Exercise details:
Scan the entries and copy each line where the word "objects" is present.

Dataset records:

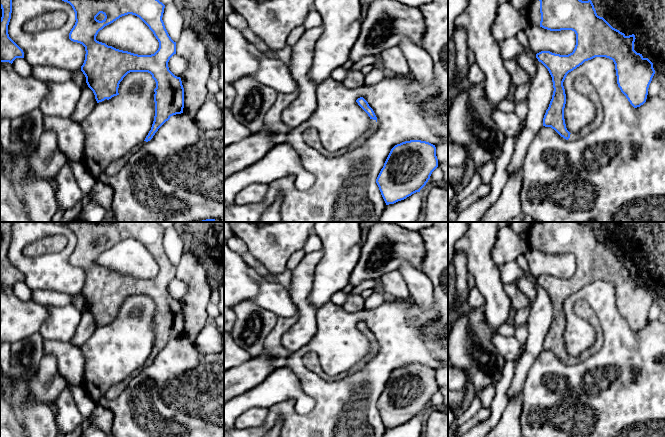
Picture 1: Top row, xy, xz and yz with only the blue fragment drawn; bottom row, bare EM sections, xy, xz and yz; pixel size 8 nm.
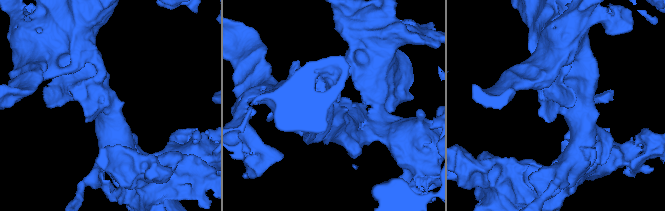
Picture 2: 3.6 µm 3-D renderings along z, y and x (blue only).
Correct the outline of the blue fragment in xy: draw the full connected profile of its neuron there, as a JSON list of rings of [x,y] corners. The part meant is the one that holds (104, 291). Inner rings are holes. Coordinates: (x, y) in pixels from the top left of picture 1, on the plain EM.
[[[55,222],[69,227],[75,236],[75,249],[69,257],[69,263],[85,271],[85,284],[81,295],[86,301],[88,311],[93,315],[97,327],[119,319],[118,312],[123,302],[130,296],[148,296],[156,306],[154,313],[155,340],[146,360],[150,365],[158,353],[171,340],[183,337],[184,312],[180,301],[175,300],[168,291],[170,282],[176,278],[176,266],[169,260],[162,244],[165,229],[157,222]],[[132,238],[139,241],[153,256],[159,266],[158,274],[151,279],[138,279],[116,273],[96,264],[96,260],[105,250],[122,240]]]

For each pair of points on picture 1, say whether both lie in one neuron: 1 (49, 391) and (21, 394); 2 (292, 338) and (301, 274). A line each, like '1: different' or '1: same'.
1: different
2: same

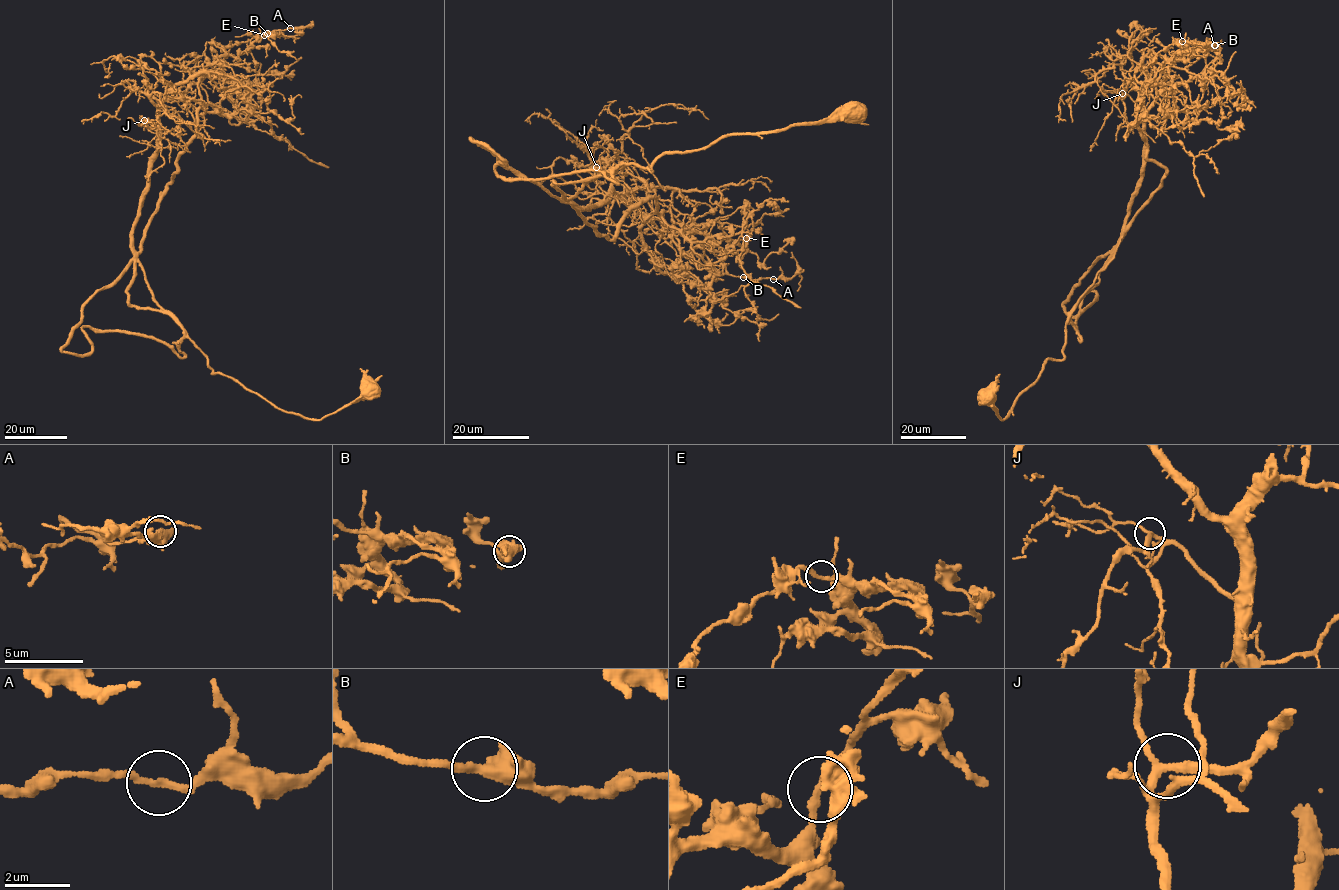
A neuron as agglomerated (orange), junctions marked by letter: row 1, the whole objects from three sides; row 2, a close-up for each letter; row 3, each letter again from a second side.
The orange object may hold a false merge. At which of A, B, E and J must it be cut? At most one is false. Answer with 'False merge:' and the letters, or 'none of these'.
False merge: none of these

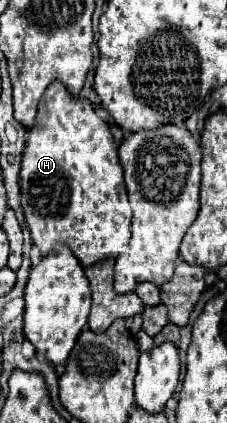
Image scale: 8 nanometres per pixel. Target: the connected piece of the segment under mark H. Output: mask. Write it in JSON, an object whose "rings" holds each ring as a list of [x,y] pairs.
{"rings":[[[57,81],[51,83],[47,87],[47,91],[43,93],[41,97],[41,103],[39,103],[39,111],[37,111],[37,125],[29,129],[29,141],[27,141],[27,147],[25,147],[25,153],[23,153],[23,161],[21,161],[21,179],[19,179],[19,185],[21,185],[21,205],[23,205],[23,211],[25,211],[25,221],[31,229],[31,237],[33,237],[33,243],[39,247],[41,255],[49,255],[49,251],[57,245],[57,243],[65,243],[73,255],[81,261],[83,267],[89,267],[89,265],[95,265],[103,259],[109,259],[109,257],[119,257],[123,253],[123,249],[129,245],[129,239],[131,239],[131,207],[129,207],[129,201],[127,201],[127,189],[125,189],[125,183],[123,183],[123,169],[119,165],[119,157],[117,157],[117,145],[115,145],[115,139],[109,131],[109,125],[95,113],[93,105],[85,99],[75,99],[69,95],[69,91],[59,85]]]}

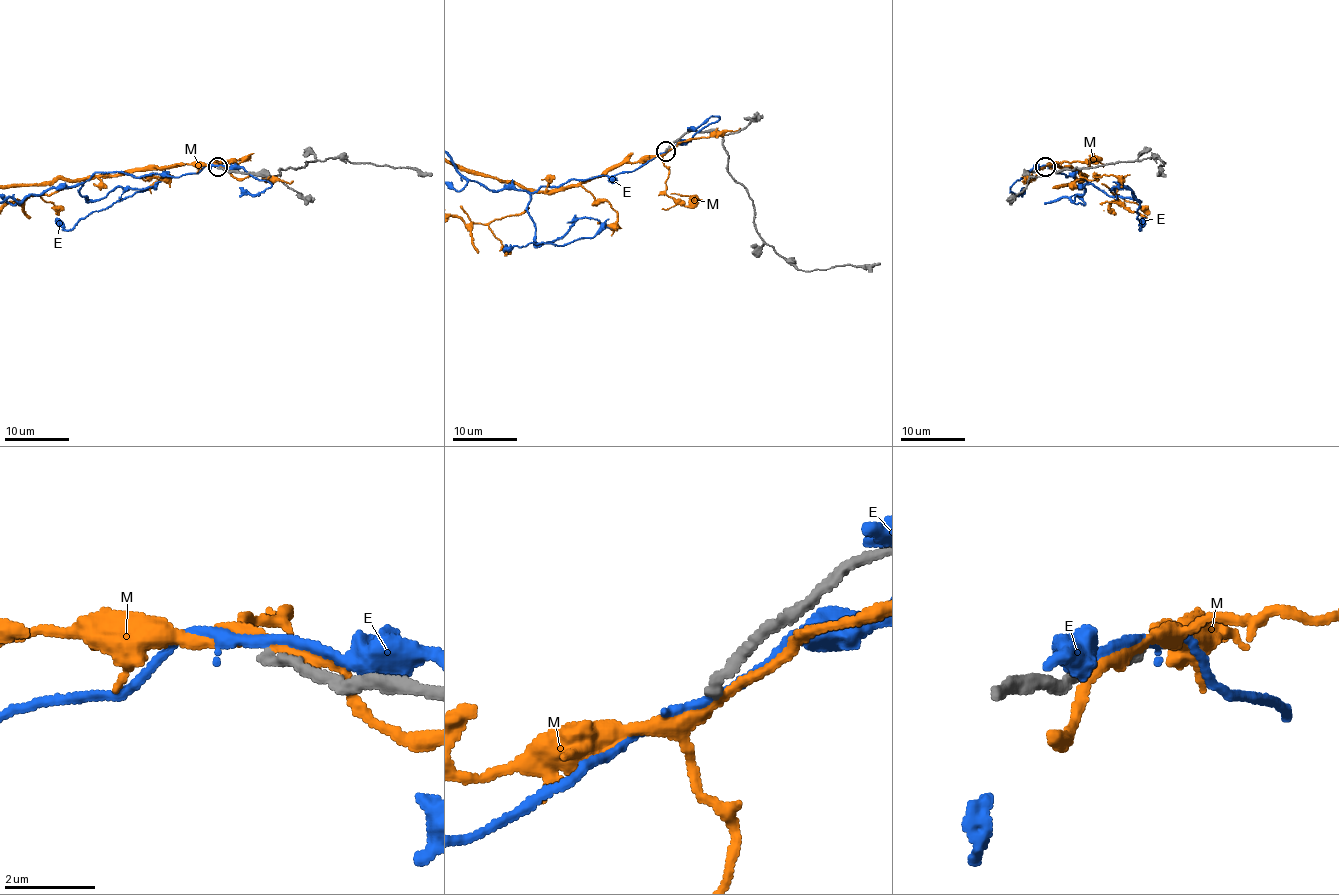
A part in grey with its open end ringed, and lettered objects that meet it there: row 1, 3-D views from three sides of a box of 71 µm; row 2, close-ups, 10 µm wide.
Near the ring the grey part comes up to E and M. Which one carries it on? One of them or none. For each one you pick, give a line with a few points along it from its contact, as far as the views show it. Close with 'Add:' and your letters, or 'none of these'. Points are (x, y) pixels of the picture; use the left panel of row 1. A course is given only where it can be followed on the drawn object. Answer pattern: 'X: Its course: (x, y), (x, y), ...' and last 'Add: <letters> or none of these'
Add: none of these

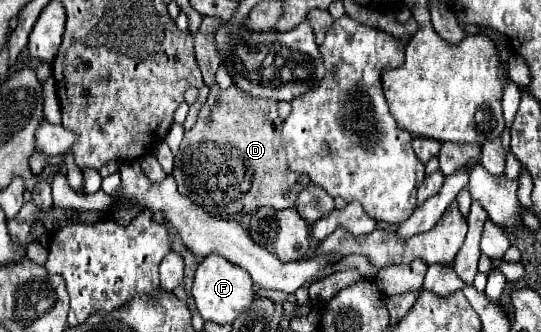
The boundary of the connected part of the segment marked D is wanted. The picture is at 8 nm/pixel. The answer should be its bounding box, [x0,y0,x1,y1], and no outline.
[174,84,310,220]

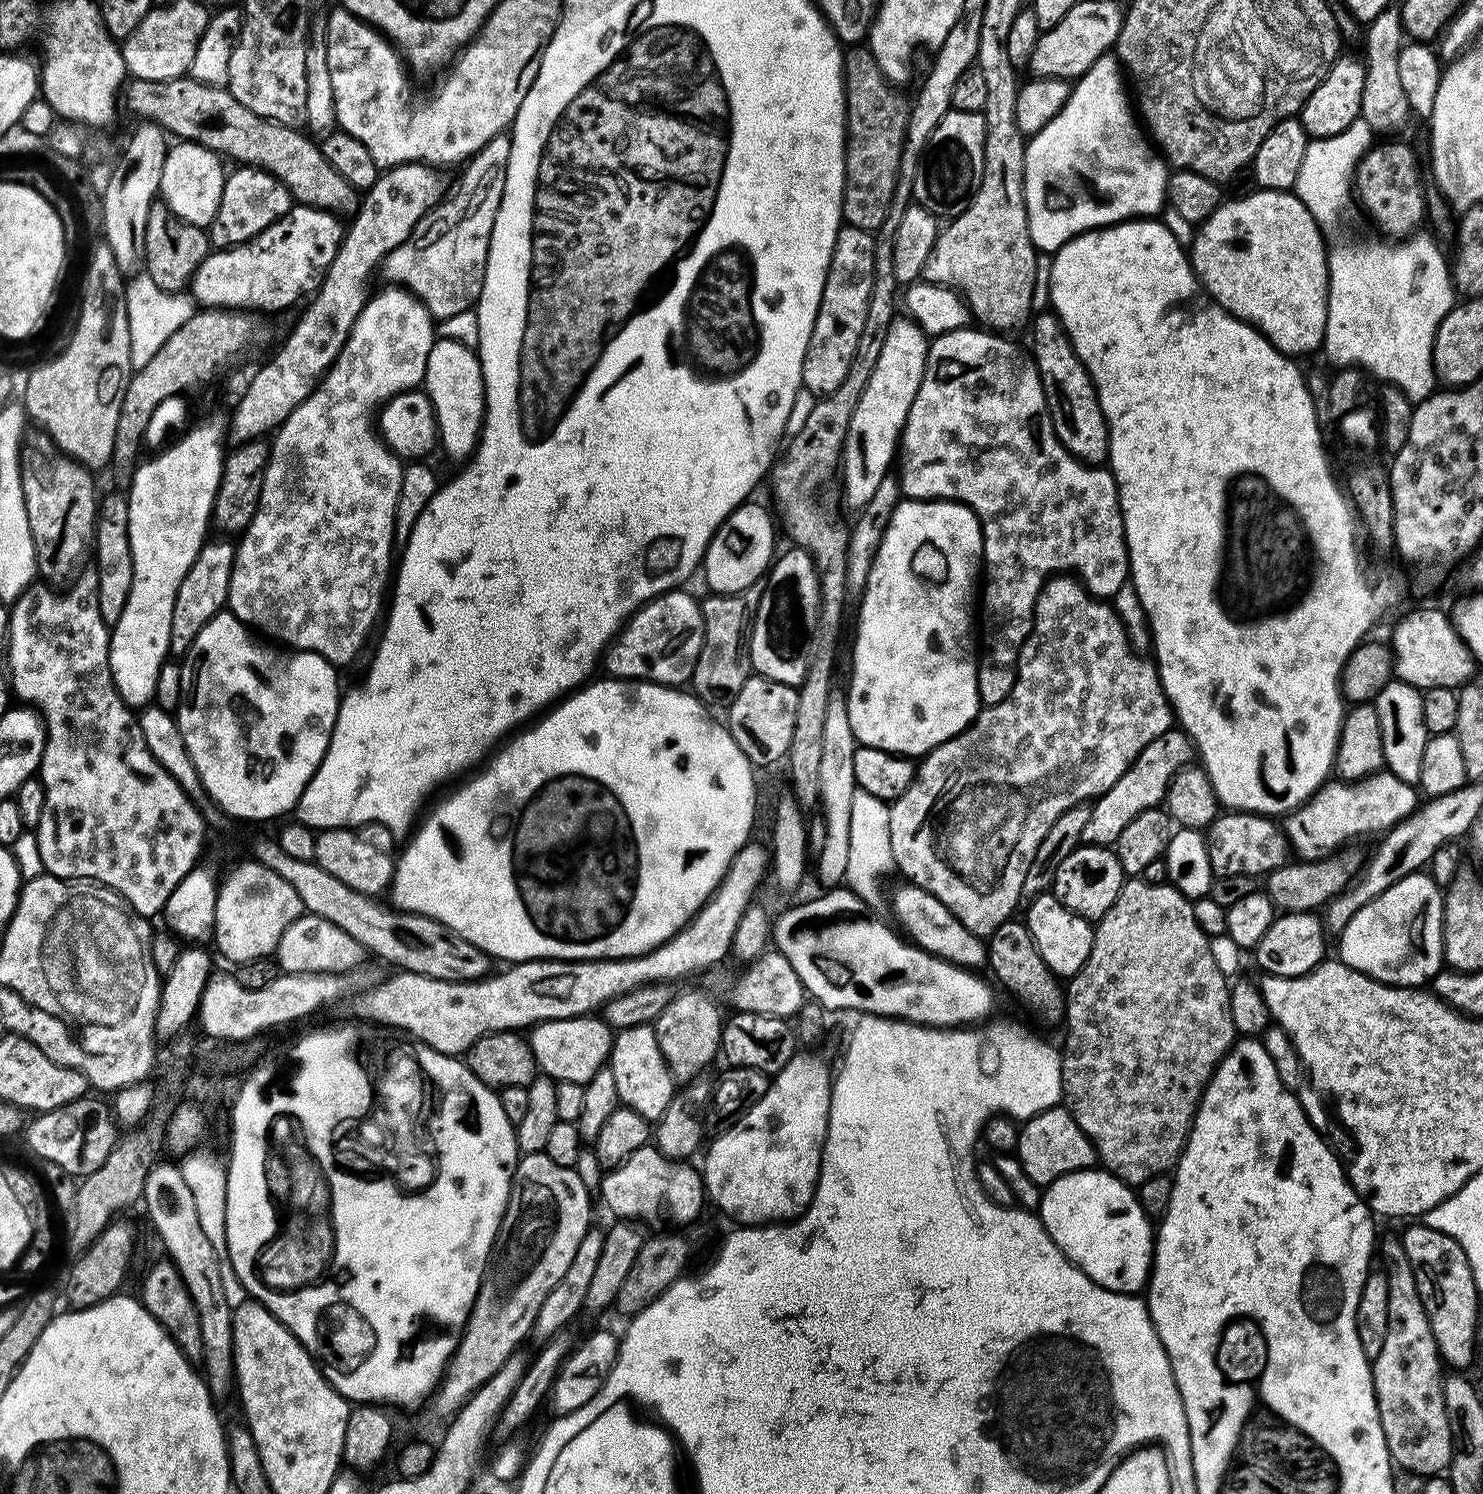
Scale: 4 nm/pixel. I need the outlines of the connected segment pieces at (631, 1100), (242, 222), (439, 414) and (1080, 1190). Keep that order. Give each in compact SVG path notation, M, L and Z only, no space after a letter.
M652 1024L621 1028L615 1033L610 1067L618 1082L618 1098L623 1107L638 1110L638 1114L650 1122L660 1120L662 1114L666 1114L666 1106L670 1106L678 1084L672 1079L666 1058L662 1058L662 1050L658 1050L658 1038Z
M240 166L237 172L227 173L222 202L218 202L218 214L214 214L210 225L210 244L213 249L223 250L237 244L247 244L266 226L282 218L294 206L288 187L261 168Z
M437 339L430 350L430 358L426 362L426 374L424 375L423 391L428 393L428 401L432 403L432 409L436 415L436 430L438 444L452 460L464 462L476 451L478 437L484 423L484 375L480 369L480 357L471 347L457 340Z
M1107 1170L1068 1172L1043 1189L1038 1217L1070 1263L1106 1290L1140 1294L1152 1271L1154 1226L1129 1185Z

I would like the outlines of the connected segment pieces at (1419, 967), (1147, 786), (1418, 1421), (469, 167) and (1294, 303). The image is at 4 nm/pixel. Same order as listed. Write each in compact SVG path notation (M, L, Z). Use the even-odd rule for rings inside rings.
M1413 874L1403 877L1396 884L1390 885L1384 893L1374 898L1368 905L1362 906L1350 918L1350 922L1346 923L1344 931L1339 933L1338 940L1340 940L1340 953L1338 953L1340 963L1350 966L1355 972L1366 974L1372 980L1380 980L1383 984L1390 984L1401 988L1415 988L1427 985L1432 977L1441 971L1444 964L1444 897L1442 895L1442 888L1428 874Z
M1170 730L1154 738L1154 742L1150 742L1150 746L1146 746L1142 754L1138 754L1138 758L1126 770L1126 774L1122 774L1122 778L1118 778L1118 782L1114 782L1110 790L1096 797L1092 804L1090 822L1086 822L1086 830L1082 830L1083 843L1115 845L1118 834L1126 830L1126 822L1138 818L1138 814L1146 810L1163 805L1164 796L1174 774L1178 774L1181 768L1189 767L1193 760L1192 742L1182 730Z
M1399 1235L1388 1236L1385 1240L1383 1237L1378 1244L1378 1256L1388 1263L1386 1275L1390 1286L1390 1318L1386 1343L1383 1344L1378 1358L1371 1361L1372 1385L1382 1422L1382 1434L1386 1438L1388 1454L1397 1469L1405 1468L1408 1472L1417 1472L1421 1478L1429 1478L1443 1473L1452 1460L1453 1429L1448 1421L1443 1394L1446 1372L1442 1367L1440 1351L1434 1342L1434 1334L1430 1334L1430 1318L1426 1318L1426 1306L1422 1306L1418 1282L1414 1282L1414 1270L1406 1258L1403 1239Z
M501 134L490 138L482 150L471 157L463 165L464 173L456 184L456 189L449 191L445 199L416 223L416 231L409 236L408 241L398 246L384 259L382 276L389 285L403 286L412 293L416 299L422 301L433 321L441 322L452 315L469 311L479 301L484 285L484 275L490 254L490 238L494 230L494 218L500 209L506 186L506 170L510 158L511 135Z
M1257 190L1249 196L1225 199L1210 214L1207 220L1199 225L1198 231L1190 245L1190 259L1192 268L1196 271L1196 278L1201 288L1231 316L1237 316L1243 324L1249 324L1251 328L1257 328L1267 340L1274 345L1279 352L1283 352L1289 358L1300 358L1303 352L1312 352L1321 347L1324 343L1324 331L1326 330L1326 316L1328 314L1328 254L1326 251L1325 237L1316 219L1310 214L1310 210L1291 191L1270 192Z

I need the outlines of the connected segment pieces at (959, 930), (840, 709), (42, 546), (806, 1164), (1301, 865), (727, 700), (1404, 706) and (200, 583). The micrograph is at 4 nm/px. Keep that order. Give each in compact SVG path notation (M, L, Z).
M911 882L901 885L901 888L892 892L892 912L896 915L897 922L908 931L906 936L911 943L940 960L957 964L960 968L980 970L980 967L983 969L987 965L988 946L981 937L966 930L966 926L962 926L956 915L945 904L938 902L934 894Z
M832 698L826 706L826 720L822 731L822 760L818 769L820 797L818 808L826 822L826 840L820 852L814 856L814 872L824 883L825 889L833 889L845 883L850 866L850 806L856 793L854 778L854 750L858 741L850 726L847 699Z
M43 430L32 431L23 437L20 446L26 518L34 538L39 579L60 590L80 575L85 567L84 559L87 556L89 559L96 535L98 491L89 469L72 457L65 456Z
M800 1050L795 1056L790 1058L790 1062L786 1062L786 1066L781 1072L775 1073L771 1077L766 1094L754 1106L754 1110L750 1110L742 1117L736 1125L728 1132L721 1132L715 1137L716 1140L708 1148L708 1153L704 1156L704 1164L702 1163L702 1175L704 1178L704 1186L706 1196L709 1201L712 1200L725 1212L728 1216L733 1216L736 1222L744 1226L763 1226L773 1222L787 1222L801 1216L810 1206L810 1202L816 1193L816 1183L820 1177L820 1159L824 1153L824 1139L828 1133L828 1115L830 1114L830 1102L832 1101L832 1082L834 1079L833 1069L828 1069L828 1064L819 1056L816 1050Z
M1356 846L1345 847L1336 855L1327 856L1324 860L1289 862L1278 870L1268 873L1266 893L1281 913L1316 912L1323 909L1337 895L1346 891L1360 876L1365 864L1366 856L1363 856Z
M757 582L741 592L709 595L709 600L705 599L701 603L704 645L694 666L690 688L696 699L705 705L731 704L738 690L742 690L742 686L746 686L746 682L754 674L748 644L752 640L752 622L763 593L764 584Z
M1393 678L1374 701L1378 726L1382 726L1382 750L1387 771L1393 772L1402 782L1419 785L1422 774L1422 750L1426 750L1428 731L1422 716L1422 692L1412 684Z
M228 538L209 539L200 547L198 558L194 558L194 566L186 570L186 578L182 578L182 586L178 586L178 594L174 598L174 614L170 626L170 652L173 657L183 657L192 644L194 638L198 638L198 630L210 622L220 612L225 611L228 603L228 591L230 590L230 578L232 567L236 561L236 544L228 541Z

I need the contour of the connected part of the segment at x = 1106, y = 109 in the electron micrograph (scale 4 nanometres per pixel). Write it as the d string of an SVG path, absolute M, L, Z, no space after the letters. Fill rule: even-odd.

Solution to this problem:
A neuron as agglomerated (orange), junctions marked by letter: row 1, the whole objects from three sides; row 2, a close-up for each letter; row 3, each letter again from a second side.
A part in grey with its open end ringed, and lettered objects that meet it there: row 1, 3-D views from three sides of a box of 71 µm; row 2, close-ups, 10 µm wide.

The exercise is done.